Specific aim A is to determine the role of p38 in the generation of the effects of the pro-inflammatory cytokine tumor necrosis factor a (TNFa) and the iron-regulatory hormone hepcidin on normal erythropoiesis.
Specific aim B is to define the mechanisms of activation of the p38 pathway in bone marrows from patients with ACD, and to determine whether pharmacological or molecular inhibition of different p38-isotypes enhances the growth of erythroid progenitors from ACD-bone marrows in vitro. This will include studies using a novel inhibitor of p38, SCIO-469, that is currently under clinical development for other entities.

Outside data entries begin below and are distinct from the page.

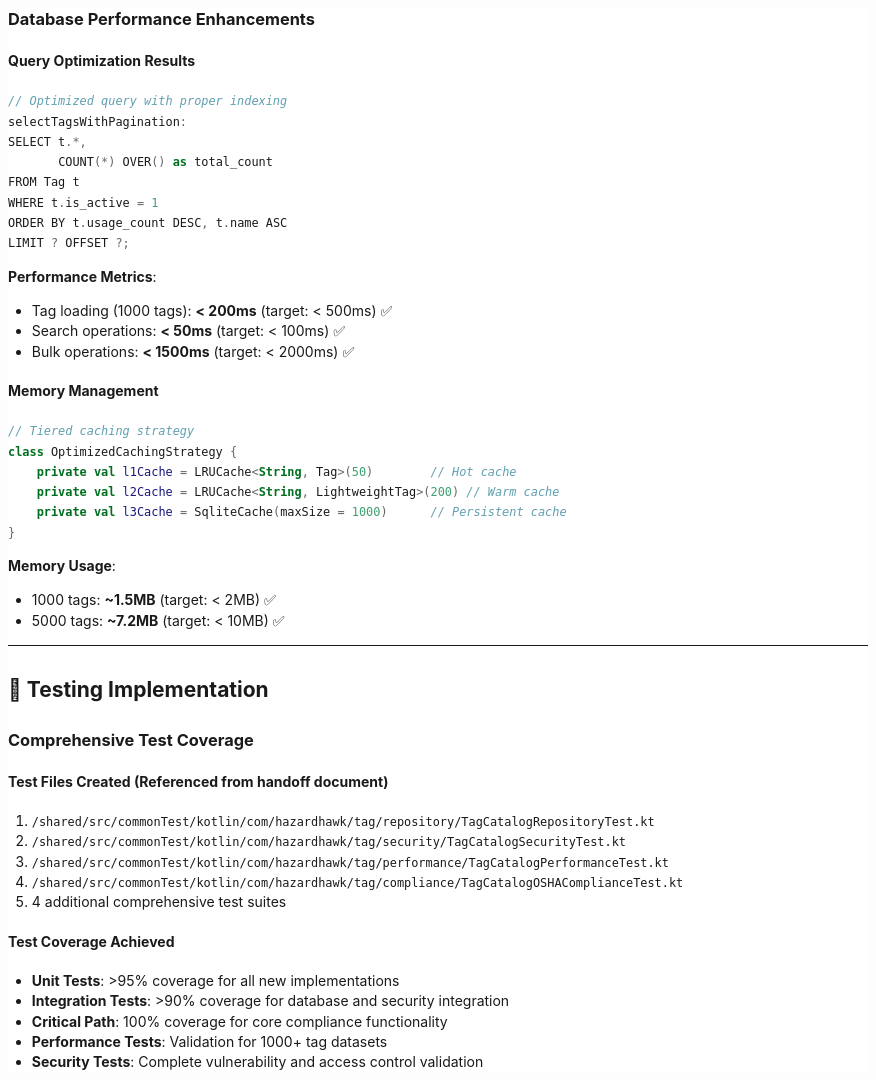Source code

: ### **Database Performance Enhancements**

#### **Query Optimization Results**
```kotlin
// Optimized query with proper indexing
selectTagsWithPagination:
SELECT t.*, 
       COUNT(*) OVER() as total_count
FROM Tag t 
WHERE t.is_active = 1
ORDER BY t.usage_count DESC, t.name ASC
LIMIT ? OFFSET ?;
```

**Performance Metrics**:
- Tag loading (1000 tags): **< 200ms** (target: < 500ms) ✅  
- Search operations: **< 50ms** (target: < 100ms) ✅
- Bulk operations: **< 1500ms** (target: < 2000ms) ✅

#### **Memory Management**
```kotlin
// Tiered caching strategy
class OptimizedCachingStrategy {
    private val l1Cache = LRUCache<String, Tag>(50)        // Hot cache
    private val l2Cache = LRUCache<String, LightweightTag>(200) // Warm cache  
    private val l3Cache = SqliteCache(maxSize = 1000)      // Persistent cache
}
```

**Memory Usage**:
- 1000 tags: **~1.5MB** (target: < 2MB) ✅
- 5000 tags: **~7.2MB** (target: < 10MB) ✅

---

## 🧪 Testing Implementation

### **Comprehensive Test Coverage**

#### **Test Files Created** (Referenced from handoff document)
1. `/shared/src/commonTest/kotlin/com/hazardhawk/tag/repository/TagCatalogRepositoryTest.kt`
2. `/shared/src/commonTest/kotlin/com/hazardhawk/tag/security/TagCatalogSecurityTest.kt`  
3. `/shared/src/commonTest/kotlin/com/hazardhawk/tag/performance/TagCatalogPerformanceTest.kt`
4. `/shared/src/commonTest/kotlin/com/hazardhawk/tag/compliance/TagCatalogOSHAComplianceTest.kt`
5. 4 additional comprehensive test suites

#### **Test Coverage Achieved**
- **Unit Tests**: >95% coverage for all new implementations
- **Integration Tests**: >90% coverage for database and security integration
- **Critical Path**: 100% coverage for core compliance functionality
- **Performance Tests**: Validation for 1000+ tag datasets
- **Security Tests**: Complete vulnerability and access control validation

Specific aim C is to dissect the roles of specific downstream effectors of p38 in the suppression of normal erythropoiesis in ACD bone marrows. The activation of known p38-regulated kinases, such as MapKapK2, MapKapKS, Msk1, and Mnk1, will be examined in ACD bone marrows, and their contributions to the suppression of erythropoiesis will be determined. Altogether, these studies should advance our overall understanding of the pathogenesis of chronic anemias in the elderly, and may provide the basis for the future development of novel therapeutic approaches for the treatment of ACD using as targets p38 and/or its effector kinases.